• Bloco de texto
________________________

(Alguns objetos pessoais para criar uma atmosfera agradável e a programação da tarde escrito do jeito antigo, Workshop de pintura da Somnia, Lund, novembro de 2009)
Era cinco e trinta e quatro da tarde e a cidade já caía numa escuridão imensa. Da estrada eu via muitos pontos acesos nas casas e nas empresas ao redor e o farol do meu carro iluminava a estrada negra.
Ao som dos Pet Shop Boys cantando "Always on my mind" na rádio local, o dia todo e alguns momentos especiais iam passando pela minha cabeça tão rápido quanto a paisagem ao meu lado.
Em casa me aguardavam Ângelo e Renato e eu dirigia em direção a eles e atrás de mim ficara o grupo de 17 pessoas, todos suecos e suecas, que estavam no meu primeiro workshop de pintura na Suécia.
(Puxa sofá de outra sala, espalha livros, empresta tapetes e muda a cara séria da sala de reuniões, Workshop de pintura da Somnia, Lund, novembro de 2009)
Enquanto meu carro avançava sobre a paisagem negra da Escandinávia pensei em minhas primeiras turmas de redação em 1998, no Brasil, e no frio na barriga que senti nas primeiras vezes.
Pensei também nas primeiras aulas de pintura que tive, há sete anos, com minha agora amiga Eloísa. Nos cursos do MAM, em que a gente criava de tudo com as tintas e os papéis. Lembrei dos museus por onde andei pelo mundo e das telas maravilhosas que pude ver ao vivo. E também do quanto eu um dia iamginei ser a pintura apenas para alguns bem dotados.
Me vieram à mente ainda s aulas na universidade e de como eu me escondia entre as prateleiras da biblioteca de letras lendo Fernando Pessoa sentada no chão. Pensei nos dias solitários que passei com minha escrivaninha e Anita Malfatti, preenchendo páginas e páginas de um longo doutorado.
E, por último, me veio a expressão no rosto daquelas 17 pessoas, até então desconhecidas, com as quais tive contato ontem. Seus olhares e sua ansiedade para ouvir o que eu tinha a dizer. A forma como as suecas sairam literalmente correndo para pegar as telas maiores e iniciar sua pintura. O jeito dos moços sorridentes e brincalhões constatando que haviam se sentido muito bem durante todo o tempo e que os colegas todos deveriam ter uma tarde daquela.
E assim como num filme eu lembrei de todos me elogiando e me agradecendo no final e pensei como é normalmente fácil para a gente reconhecer que os outos são bons, mas por que será que é tão difícil aceitar que a gente mesmo possa ser essa pessoa admirável, digna de elogios?
Foi o que tentei falar ontem um pouco. Todo mundo é capaz de criar. O mais difícil não é o desenhar e o pintar em si, mas estar aberto para olhar para as coisas de um jeito novo.

________________________

• Informações fornecidas
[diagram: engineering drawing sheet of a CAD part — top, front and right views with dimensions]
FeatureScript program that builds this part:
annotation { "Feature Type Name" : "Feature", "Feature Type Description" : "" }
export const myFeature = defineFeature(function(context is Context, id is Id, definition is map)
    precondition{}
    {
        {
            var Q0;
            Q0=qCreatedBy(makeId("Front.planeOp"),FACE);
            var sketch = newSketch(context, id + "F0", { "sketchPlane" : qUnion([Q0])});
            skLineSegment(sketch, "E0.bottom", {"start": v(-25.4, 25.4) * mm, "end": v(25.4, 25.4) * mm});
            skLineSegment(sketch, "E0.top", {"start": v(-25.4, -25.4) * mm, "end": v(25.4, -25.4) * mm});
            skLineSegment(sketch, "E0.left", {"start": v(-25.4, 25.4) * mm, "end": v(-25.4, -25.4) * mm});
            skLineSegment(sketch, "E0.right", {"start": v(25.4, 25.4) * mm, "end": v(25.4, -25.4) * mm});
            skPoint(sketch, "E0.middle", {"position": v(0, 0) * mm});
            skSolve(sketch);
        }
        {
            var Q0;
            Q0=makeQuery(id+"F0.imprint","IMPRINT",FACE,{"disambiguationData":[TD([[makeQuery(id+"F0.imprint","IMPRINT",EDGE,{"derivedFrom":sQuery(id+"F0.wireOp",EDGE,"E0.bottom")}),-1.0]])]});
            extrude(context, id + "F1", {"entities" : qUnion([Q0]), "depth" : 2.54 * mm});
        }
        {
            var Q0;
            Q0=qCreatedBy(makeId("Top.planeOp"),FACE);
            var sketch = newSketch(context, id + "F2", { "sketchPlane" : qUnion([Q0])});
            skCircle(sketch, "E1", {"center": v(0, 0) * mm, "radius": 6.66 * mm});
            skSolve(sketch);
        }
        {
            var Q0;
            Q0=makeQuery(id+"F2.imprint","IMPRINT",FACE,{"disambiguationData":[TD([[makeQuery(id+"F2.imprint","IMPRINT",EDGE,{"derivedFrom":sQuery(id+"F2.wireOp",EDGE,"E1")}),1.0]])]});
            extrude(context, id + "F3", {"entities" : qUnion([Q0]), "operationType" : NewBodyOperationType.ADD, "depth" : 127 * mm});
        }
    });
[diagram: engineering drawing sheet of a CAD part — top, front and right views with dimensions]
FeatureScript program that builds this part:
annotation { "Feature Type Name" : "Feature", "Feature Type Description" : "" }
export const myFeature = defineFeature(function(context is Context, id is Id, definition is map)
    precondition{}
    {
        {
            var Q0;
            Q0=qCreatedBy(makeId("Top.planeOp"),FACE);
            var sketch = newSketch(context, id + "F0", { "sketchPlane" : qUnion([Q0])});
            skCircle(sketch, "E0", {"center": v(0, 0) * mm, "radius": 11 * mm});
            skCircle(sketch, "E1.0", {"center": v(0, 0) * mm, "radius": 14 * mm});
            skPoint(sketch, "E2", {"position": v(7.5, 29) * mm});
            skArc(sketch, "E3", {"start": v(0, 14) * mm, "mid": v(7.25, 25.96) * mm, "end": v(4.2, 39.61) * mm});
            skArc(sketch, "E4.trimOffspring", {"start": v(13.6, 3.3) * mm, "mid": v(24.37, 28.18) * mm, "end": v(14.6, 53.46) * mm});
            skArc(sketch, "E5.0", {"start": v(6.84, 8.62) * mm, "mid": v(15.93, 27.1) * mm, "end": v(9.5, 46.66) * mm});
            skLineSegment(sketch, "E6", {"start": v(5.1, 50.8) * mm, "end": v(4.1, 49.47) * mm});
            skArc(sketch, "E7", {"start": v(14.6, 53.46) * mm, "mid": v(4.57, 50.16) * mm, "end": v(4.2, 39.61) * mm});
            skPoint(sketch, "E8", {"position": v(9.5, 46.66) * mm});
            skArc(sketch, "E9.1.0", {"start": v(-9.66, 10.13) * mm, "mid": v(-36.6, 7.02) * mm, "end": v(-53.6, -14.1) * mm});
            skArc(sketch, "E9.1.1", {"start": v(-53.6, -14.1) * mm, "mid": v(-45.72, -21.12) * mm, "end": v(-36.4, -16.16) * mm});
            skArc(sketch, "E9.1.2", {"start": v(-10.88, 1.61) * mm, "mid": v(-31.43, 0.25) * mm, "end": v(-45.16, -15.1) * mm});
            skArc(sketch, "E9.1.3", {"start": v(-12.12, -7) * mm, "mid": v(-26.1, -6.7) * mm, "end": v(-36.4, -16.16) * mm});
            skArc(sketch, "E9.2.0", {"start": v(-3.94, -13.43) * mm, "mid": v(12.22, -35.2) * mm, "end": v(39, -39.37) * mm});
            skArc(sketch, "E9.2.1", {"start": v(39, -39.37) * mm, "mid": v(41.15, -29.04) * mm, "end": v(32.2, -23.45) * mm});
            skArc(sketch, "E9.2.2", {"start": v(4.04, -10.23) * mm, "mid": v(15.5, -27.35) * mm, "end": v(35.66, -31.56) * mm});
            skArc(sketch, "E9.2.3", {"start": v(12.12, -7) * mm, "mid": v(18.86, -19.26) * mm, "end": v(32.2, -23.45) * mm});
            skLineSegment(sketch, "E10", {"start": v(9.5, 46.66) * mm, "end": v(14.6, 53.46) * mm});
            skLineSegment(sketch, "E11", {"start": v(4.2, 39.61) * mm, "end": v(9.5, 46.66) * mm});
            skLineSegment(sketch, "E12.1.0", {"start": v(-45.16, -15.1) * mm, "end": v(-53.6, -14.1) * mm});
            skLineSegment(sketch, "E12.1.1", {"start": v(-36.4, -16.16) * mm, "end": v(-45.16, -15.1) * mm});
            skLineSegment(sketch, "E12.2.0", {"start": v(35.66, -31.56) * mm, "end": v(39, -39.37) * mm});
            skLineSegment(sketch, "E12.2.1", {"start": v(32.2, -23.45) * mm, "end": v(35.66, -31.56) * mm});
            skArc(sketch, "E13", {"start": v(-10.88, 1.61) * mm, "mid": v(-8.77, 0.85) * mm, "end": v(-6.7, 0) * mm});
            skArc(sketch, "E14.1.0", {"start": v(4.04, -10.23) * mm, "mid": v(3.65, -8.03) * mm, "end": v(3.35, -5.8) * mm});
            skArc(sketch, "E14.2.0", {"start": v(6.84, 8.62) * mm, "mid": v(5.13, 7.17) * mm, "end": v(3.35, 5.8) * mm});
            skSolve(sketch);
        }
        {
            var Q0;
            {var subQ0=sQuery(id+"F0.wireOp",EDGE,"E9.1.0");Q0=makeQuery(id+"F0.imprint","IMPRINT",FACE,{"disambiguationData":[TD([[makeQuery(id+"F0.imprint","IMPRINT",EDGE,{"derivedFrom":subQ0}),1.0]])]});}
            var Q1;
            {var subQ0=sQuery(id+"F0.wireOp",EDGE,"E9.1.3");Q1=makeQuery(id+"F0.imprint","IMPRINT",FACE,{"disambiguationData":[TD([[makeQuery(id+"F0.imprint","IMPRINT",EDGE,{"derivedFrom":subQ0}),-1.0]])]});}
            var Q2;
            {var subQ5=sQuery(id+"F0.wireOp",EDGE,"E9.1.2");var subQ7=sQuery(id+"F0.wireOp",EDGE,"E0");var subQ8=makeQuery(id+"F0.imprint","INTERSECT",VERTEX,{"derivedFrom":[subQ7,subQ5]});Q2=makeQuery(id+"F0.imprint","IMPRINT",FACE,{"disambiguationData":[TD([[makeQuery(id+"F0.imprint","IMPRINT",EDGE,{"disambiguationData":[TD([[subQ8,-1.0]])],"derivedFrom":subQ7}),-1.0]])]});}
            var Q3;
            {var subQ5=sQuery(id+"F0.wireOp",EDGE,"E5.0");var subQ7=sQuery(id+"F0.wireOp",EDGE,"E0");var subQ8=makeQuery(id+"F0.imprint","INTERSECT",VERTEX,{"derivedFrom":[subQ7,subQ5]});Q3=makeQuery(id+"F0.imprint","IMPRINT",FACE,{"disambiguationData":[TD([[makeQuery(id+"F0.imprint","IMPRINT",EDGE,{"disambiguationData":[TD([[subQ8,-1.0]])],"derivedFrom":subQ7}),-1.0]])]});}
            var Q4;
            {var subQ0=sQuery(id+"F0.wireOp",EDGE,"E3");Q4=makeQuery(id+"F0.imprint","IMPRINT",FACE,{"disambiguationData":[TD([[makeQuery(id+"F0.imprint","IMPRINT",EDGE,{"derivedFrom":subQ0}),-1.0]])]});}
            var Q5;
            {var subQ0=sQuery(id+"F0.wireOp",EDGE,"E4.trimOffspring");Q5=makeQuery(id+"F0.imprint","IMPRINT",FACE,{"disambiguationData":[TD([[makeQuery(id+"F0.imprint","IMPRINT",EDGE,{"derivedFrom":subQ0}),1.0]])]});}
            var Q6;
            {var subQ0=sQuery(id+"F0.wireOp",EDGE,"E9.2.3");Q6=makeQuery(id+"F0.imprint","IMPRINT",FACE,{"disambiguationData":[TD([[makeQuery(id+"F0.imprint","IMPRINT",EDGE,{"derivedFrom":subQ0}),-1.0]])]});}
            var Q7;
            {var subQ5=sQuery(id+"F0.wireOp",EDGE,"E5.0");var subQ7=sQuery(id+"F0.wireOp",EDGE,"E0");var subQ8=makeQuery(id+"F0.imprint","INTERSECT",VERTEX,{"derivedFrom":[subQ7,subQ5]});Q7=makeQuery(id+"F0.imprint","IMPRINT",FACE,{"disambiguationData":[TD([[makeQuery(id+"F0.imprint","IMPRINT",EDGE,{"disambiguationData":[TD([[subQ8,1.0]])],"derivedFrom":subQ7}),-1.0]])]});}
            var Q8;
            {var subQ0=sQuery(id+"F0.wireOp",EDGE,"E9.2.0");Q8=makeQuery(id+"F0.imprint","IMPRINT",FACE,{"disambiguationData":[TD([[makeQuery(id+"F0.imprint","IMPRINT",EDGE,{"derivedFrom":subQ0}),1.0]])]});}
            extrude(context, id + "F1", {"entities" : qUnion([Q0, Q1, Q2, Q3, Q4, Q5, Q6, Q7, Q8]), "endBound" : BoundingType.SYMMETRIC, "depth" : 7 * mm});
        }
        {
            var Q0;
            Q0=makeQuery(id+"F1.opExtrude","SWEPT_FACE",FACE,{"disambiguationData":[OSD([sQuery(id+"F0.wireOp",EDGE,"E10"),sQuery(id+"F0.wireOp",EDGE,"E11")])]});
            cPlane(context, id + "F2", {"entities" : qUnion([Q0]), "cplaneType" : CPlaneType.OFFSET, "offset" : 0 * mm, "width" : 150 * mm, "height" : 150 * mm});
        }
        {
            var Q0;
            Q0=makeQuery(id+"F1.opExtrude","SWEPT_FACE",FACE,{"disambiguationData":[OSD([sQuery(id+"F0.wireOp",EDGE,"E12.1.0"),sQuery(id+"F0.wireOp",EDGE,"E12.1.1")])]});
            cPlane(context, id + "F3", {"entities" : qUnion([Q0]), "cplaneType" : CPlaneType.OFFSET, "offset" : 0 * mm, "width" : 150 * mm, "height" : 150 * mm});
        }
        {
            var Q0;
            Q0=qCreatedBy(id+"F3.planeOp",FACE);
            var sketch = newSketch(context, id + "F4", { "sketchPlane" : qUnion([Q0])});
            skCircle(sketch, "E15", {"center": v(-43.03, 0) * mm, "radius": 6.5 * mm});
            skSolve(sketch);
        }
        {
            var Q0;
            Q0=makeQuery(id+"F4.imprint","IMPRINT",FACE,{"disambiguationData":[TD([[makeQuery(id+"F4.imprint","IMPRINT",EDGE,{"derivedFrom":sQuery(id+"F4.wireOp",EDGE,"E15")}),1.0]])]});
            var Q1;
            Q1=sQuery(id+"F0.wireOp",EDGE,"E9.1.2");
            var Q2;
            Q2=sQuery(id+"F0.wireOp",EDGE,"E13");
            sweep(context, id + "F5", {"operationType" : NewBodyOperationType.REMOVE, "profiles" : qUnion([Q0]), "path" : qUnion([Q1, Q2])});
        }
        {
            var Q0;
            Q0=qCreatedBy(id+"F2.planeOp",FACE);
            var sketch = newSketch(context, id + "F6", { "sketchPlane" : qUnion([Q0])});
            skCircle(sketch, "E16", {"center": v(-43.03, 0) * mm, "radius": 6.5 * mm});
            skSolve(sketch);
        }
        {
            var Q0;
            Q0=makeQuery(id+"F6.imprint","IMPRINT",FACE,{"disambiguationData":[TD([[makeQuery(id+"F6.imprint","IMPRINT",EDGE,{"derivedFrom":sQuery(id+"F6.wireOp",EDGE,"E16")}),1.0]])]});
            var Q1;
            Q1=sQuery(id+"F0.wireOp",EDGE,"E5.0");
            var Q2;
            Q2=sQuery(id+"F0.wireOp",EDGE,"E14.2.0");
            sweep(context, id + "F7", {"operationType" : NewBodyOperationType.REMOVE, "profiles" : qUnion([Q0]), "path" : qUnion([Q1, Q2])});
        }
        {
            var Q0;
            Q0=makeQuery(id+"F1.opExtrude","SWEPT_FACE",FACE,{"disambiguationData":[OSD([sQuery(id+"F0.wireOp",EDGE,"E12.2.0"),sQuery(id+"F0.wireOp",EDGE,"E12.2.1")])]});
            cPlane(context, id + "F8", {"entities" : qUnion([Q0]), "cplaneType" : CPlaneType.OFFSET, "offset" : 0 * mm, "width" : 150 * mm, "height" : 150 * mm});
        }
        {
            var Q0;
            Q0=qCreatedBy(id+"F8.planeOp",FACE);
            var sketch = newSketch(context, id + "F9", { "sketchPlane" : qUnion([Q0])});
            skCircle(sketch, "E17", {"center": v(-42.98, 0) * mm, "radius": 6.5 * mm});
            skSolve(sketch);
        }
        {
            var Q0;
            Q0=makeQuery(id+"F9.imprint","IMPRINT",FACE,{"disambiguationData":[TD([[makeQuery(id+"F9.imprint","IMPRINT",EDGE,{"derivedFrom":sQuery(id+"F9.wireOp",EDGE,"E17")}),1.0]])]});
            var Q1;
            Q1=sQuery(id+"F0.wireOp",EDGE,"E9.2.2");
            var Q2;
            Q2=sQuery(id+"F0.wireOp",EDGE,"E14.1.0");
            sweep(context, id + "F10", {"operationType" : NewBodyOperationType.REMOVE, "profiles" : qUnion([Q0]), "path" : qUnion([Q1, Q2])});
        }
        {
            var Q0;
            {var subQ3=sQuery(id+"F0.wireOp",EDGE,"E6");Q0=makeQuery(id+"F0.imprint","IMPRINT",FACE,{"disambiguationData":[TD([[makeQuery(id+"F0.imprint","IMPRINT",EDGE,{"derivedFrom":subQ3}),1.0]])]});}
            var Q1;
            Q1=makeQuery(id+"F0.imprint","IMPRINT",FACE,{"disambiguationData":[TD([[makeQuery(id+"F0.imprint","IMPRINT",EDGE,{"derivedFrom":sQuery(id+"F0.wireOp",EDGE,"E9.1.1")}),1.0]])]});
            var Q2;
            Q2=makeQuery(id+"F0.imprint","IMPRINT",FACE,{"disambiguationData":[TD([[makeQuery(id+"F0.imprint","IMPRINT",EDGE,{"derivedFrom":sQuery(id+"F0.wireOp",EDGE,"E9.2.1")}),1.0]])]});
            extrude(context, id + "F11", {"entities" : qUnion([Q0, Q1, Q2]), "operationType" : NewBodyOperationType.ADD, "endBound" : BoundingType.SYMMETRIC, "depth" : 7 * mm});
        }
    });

________________________

• Exercícios
1/ Segundo o texto sobre o workshop de pintura, quantas pessoas formavam o grupo do primeiro workshop na Suécia?
2/ Escreva a continuação do texto sobre o workshop de pintura, começando logo depois da última frase.
A listagem é um material à parte, sem relação com o texto sobre o workshop de pintura.

• Respostas dos exercícios
1/ O grupo era formado por 17 pessoas, todos suecos e suecas.

2/
O workshop foi um sucesso. Assim foi o que a amorosa gerente do grupo me disse inúmeras vezes. Falando em inglês, apesar de todos eles terem o sueco como primeiro língua, eu falei rapidamente sobre algumas teorias de desenho e pintura e como liberar a parte do cérebro que cuida da criativade de um jeito mais rápido e fácil.
Exercícios de desenho com fundo musical, conversa e partilha, pintura com ajuda individual. O grupo pôde criar o que queria e fui ajudando individualmente cada um.
(Os integrantes da equipe de Gunilla na primeira atividade de desenho, Workshop de pintura da Somnia, Lund, novembro de 2009)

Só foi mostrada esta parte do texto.